[orthoformate]

A question on the GRE chemistry subject exam asks:

The half-life of ¹⁴C is 5730 years. The ¹⁴C activity of living material is approximately 920 decays/hr per gram of carbon. A fragment of wool fabric from an archaeological site has an activity of 680 decays/hr per gram of carbon. The approximate date of the sample is what?

a. 1950 A.D.
b. 500 B.C.
c. 3700 B.C.

I though that since the integrated rate equation is A=Ao*e^-kt then the dA/dt equation must be the derivative of this function

dA/dt=e^-kt

converting 680 decay/hr into years=

5,956,800 decays/years=e^-(0.00012)t

15.6=-0.00012t

t=130,000 years...this cant be right..

I feel like I must be going wrong early, does anyone have any advice?

[Corribus]

No integration is required for this problem. Just use your rate equation and the values provided, but be sensitive to the fact that you'll have to adjust it for a different type of log scale. (I.e., half-life is not a natural logarithmic decay).

[billnotgatez]

When taking tests I sometimes do a quick reality check.
If I started at 920 decays/hr per gram of carbon what would be the decays/hr per gram of carbon after 5730 years?
after 11460 years?
Then I would have a  relative check on the answer I got through other calculations.

[orthoformate]

Corribus,

Do you mean use this eqn? dA/dt= -kA

Or this one: A=A_oe^-kt

why is it necessary to adjust to base 10 log?

billnotgatez,

Do you mean that after 5730 years, the rate should also be 460 decays/hr per gram?

Thanks for the responses!

[Corribus]

Or this one: A=A_oe^-kt

This one.

why is it necessary to adjust to base 10 log?
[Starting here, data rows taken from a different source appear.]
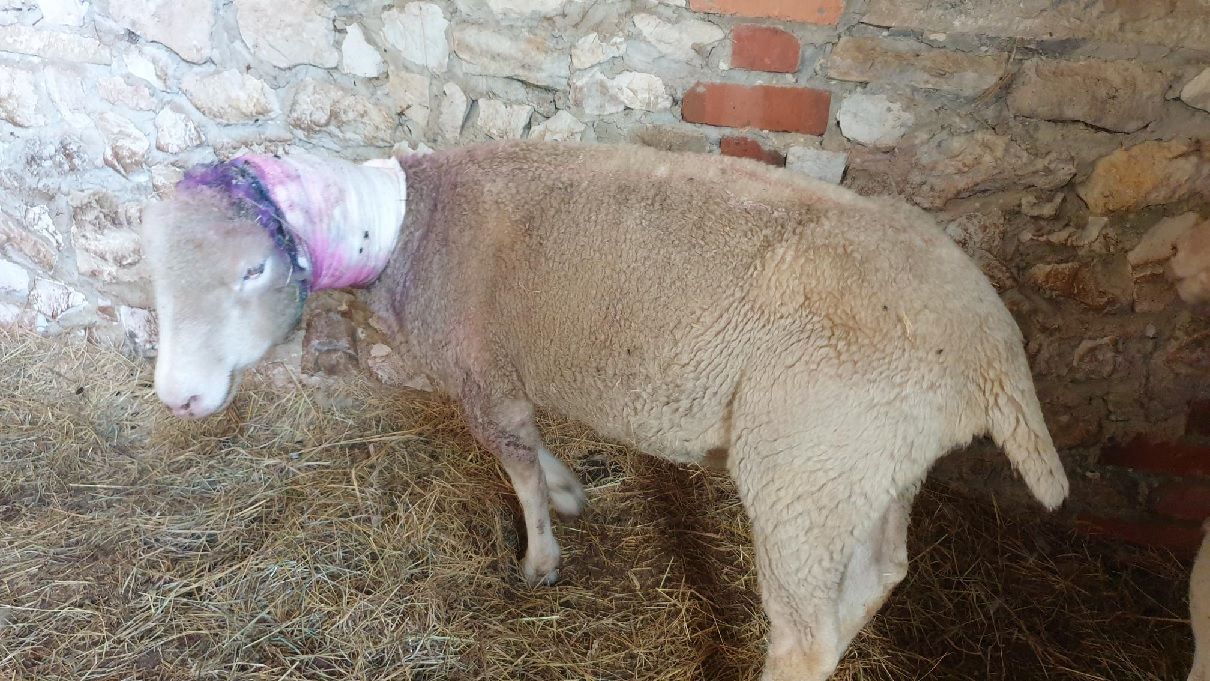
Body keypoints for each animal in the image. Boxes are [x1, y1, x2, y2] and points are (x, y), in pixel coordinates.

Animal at [142, 140, 1069, 681]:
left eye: (254, 270)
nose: (177, 397)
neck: (405, 231)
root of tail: (993, 346)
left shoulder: (481, 372)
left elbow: (514, 461)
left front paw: (541, 556)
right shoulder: (503, 374)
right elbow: (532, 444)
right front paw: (569, 492)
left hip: (807, 462)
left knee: (804, 634)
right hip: (875, 460)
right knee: (879, 573)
The natural log scale specifies the amount of time it takes for the concentration to drop from the initial concentration to a concentration of 1/e, not 1/2. This is the difference between half-life and the quantity τ, the reciprocal of the rate constant, k. t_1/2 is equal to τ ln (2), or ln (2) / k. So, you solve the problem for the rate constant in the normal way, and then you just have to take this into account when you do your conversion to half-life.

Do you mean that after 5730 years, the rate should also be 460 decays/hr per gram?

This is what he means. With this type of estimation, you should be able to pick the right answer without really calculating anything at all.